有人说,你写的东西太假太无厘头了。好像也是。翻看自己往年写下的恶搞文字,字里行间透露出很明显的夸张成份。这也是我惯常使用的一种修辞手法。我本身就喜欢一些能给我在整个阅读过程中带来愉悦心情的文章。有此阅读趣味,自然而然也就影响了我的文字取向。
我一直以为,咱们这个民族严重缺乏娱乐精神,严肃是整个社会的正常表情,人的言行举止被死死的框在一个狭窄的围范内,只要稍微有些出位异众便会为大多数人所不齿。如某男背挂一广告牌于大街上招摇过市,路人纷纷以诧目射之,有的甚至以“神经病”骂之。我们之所以会觉得奇怪甚至不可思议,就是因为这个社会太严肃了,说到底,就是我们都受所谓的传统道德桎梏。
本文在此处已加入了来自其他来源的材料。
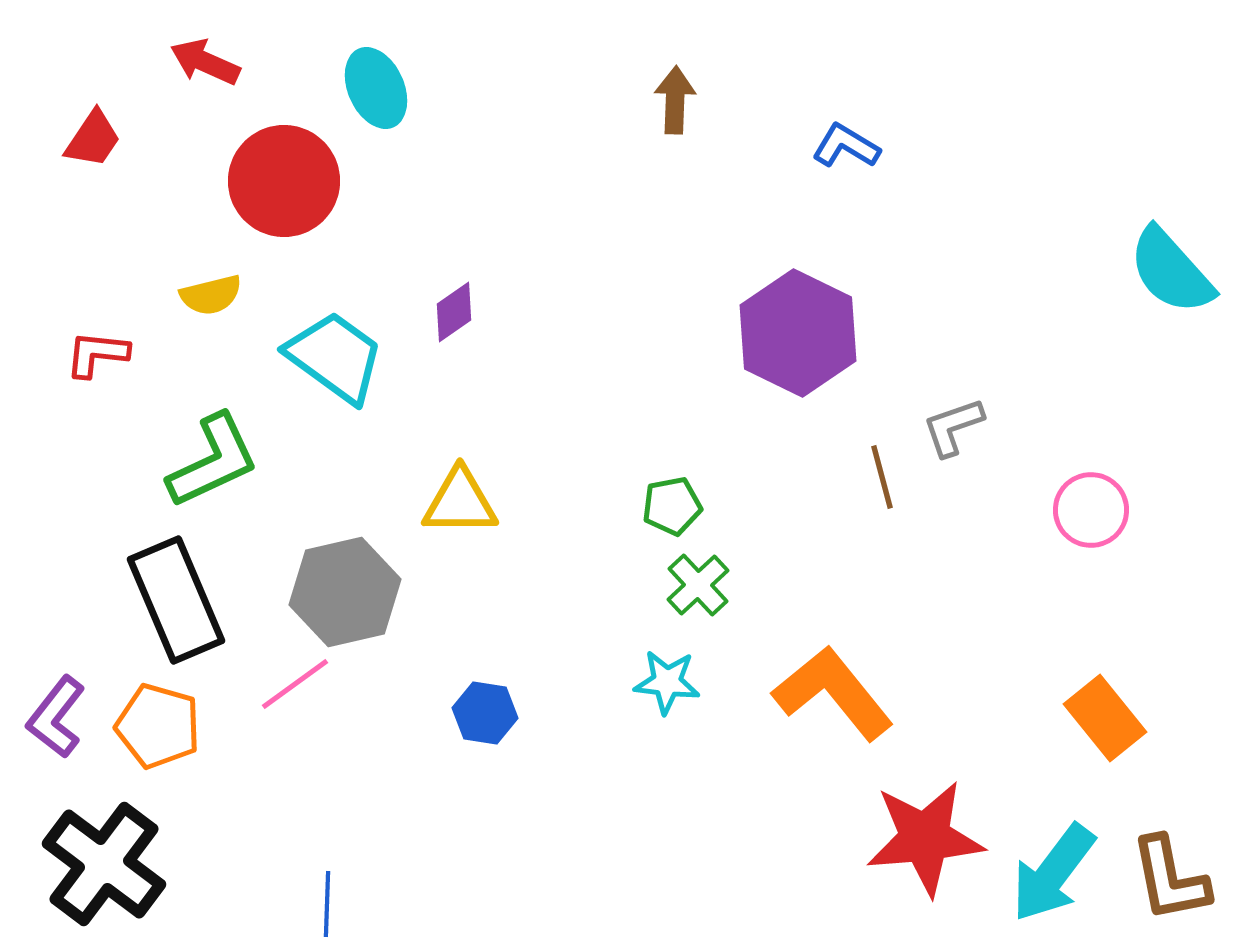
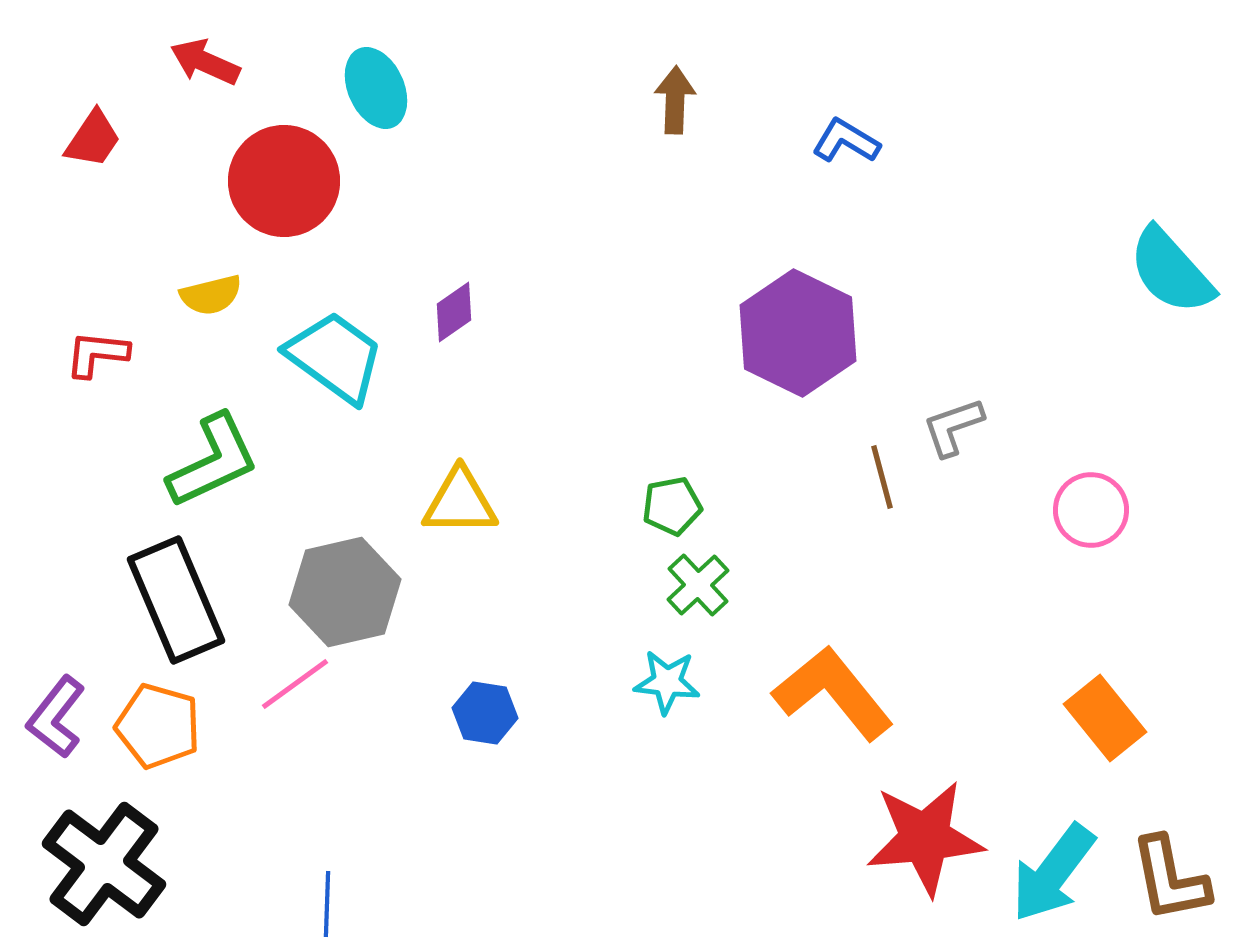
blue L-shape: moved 5 px up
其实我只想表明自己的处世态度,这往往会对我的文字取向产生影响。本身我们生活在这个社会就已经够累的了,难得有那个闲情静下来看文读书,我想有不少人并不在乎能从书中求得多少知识,反而希望能从书林文海中找些快乐,以此放松心情,就像看一部搞笑的电影。
所以,尽管我的文字粗糙甚至病句不少,但从开始写文章起,我就努力想写出能带给人开心快乐的文字。而对于那些无病呻吟或小情小调的文字我是尽量避开。我总觉得这种文字更“虚”更“假”,过于矫情和空洞。此类作者喜欢将自己的处境悲惨化,或者是自己的生活品味高雅化;泪水雨水挟孤独,红酒咖啡加玫瑰都是他们乐此不疲的惯常的意淫手段。
但夸张并不等同于造假。它不是凭空捏造,而是在有一定的事实基础上进行夸大。曾经在一篇文章中敲下这么一段话:“虽然想起来有些龌龊,但我还是要坦白地说,据鄙人长时间拿着望眼镜站在自家阳台上,偷偷对她人品的认真观察,总结到:在她那里,即便你是初来乍到的过客,她都会笑容可掬地主动上前热情欢迎你,完全将你当自家人看待。”这是有事实根据的。并不是说我真的就拿起望眼镜对她进行“偷窥”,而是在与“她”相处的过程中给我的印象便是热情大方。这样的例子出现的次数多了,也就让人觉得我是在胡说八道。
我喜爱的一个女专栏作家在接受记者采访时称,“能写得快乐的,就绝不写得悲悲凄凄的。”我心有戚戚焉。论写作态度以及对文字的追求,我与她可谓是“一路”的。